The chief purpose in the employment of Clark by Summers was as an engineer to draw designs for a plant for the construction of cars which Summers had in contemplation. He was also to perform the duties of a draftsman when necessary, and in Summers’ absence had charge of the office. The designing of the plant necessitated, to some extent, the examinations of the details of freight car construction. Clark admits that he discussed with Summers certain patents of the latter for punching machines used in car construction, and that one improvement was jointly patented by them. He also said that he carried on the prosecution of certain applications for patents of his own with Summers’ knowledge and approval, but had nothing to do with car work in the office other than to prepare a slight alteration of Summers’ gravity dump car. He then adds: “For a week or so I did a little work on a center dump ear, which was never completed. The bulk of my work had to do with the car plant, for which I made a general layout, consulted with various machinery and materialmen and concerns, and prepared several estimates for different sized plants.
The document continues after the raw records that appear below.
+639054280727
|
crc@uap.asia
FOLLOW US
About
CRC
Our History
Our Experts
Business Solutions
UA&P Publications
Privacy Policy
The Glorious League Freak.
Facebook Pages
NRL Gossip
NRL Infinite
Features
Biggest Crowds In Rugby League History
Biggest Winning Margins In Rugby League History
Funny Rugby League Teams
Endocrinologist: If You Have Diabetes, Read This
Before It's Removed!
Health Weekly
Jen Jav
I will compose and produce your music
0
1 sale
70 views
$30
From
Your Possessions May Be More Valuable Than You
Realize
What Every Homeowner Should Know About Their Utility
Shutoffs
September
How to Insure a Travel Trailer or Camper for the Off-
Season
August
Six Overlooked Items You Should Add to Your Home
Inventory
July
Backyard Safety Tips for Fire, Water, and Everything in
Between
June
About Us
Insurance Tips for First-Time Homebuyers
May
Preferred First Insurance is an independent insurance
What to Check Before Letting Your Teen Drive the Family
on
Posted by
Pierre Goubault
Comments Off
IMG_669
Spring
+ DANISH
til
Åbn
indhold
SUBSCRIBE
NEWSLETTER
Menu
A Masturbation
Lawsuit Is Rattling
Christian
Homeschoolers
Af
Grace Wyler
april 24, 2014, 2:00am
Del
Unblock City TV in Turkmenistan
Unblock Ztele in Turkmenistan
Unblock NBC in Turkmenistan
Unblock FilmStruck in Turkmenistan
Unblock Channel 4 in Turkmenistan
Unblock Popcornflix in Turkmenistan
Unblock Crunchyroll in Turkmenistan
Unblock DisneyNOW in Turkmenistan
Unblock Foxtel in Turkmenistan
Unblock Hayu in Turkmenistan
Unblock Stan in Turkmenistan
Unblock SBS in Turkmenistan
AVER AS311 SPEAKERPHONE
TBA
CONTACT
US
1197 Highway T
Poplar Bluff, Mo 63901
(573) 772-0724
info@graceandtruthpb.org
In this connection I analyzed the gravity dump car, Summers’ gondola car, and the Summers’ ore car, as it then appeared from tracings which were in the tracing file in their proper numerical order, as shown by the file index. I did not remove these tracings from the drawer the first time they were taken out, but Mr. Summers got them for me.” He positively denied Idnd die diad ever gone into the drawer containing the untraced paper drawings, or that he had ever seen them or heard of them during the time of his employment. Clark knew that Summers was the patentee of certain dump cars, and that his business was that of contracting with railway companies to furnish those and other cars. When orders were obtained he had the cars manufactured by others. It was to carry on this manufacture on his own account that he contemplated the erection of the manufacturing plant which Clark had been engaged to design. Clark also testified that [542]*542he had an agreement with Summers that all' inventions made by him should be his own, and that he was to receive an interest in the manufacturing company to be organized by Summers, in proportion to the value of such inventions as he might make. These inventions he expected to turn over to the corporation.

Summers testified that he showed the drawings of this invention to Clark in discussing dump car construction; and that Clark had seen a photograph of a tracing that embodied certain features of the issue.